Millie Barkley | Wed, 19 Feb 2020
Bouquets of multi-coloured, manufactured roses; jewellery so shiny, fragile and expensive, it’ll burn a hole in your wallet and your economic soul; dinners with wine that must have been bottled by the God himself, although questionable based on the taste, are but a few of the expectations that Valentine’s day brings with it.
Adverts, jokes, posters, cards from when we were so small, we had no idea what love even was, have ingrained the idea that if you’re going to show your affection, February 14th is the best, if not the only day to do it.
I’ll admit, when I was a single teenager in high school, pining over the hot sixth year boys, Valentine’s day seemed like a dream come true. The moment my crush could profess the love they’d been hiding all year with some grand, or secret, gesture – the stars would align, and life would be perfect. What Valentine’s really meant? Disappointment.
I’ve said it before and I’ll say it again, if someone doesn’t like you for a whole year, they don’t like you on Valentine’s – and if they’re acting like they do, they probably just want a cute bracelet.
The expectations on new relationships to buy the perfect gift and dish out potentially hundreds of pounds on a great night out for their new guy or gal is obscene, to say the least, as well as the idea that singles should, of course, celebrate the day with friends! Go out, have dinner, drink, spend. And failing to have any friends, buy your mum something to show your love, buy a goodie bag specifically designed for your dog with heart shaped biscuits and a bright red chew-toy. News-flash – red isn’t actually in a dog’s colour spectrum, so you just bought them something yellowish/brown.
A corporate technique, which is tragically working wonders due to increasing materialism, is all Valentine’s Day is, to the point that I’ve heard stories of girls who will get a date or a boyfriend, right in time for the 14th, just to get a free meal before ditching the guy a few days later. Yes, this isn’t the days fault specifically, but honestly it should act as a warning to all people likely to be under the pressure of paying for said meal.
I might sound like a bitter, single student, but I’m actually in a really good relationship, and before you call me a hypocrite, here’s what we’ve opted to do for our second Valentine’s – nothing.
He’s going to come to my place, we’ll cook dinner, maybe buy a £5 bottle of cheap white to share (which is more a regular thing than I’d like, but certainly not special for the day) and probably watch a garbage movie on Netflix.

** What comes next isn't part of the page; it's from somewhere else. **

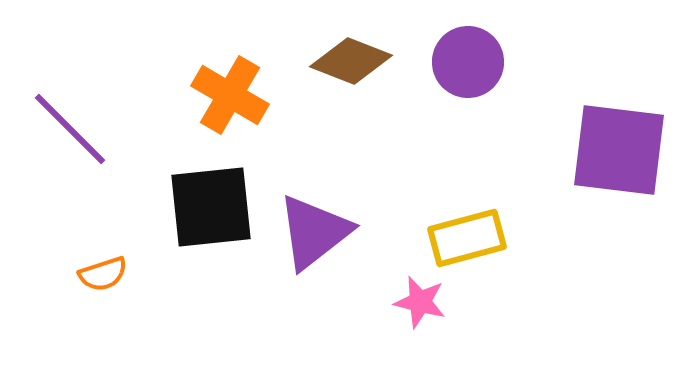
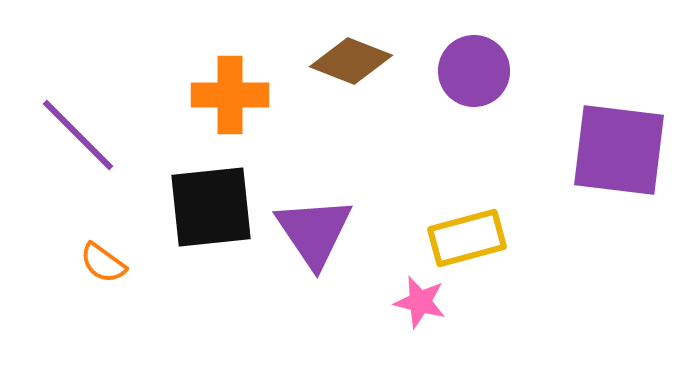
purple circle: moved 6 px right, 9 px down
orange cross: rotated 30 degrees counterclockwise
purple line: moved 8 px right, 6 px down
purple triangle: rotated 26 degrees counterclockwise
orange semicircle: moved 11 px up; rotated 54 degrees clockwise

No gifts, no dressing up, no hectic scrawling out a card last minute because the day came so much faster than we thought. And I can’t wait. It’s still a date, and we’ll still love each other, only I won’t wake up on the 15th and start applying for jobs – at least not for that reason, rent is still expensive.
We’re all students, and we’d don’t have mountains of cash to waste on a day like this just to feel like we love our partner or our parents or our pet enough. If you want to buy them flowers and chocolates (not for the dog please), then by all means show your love that way, but if you’re doing this to either prove something, or to buy your way out of not having to spend the whole night with them, or paying them a compliment, please just don’t.
You’re not doing them or yourself any favours by trying to buy affection, and a person doesn’t love you any less if they don’t have the money to treat you in the stereotypical fashion. Just love who you love and tell them that. That’s all the day’s about, and trust me, that’s all they really want to hear.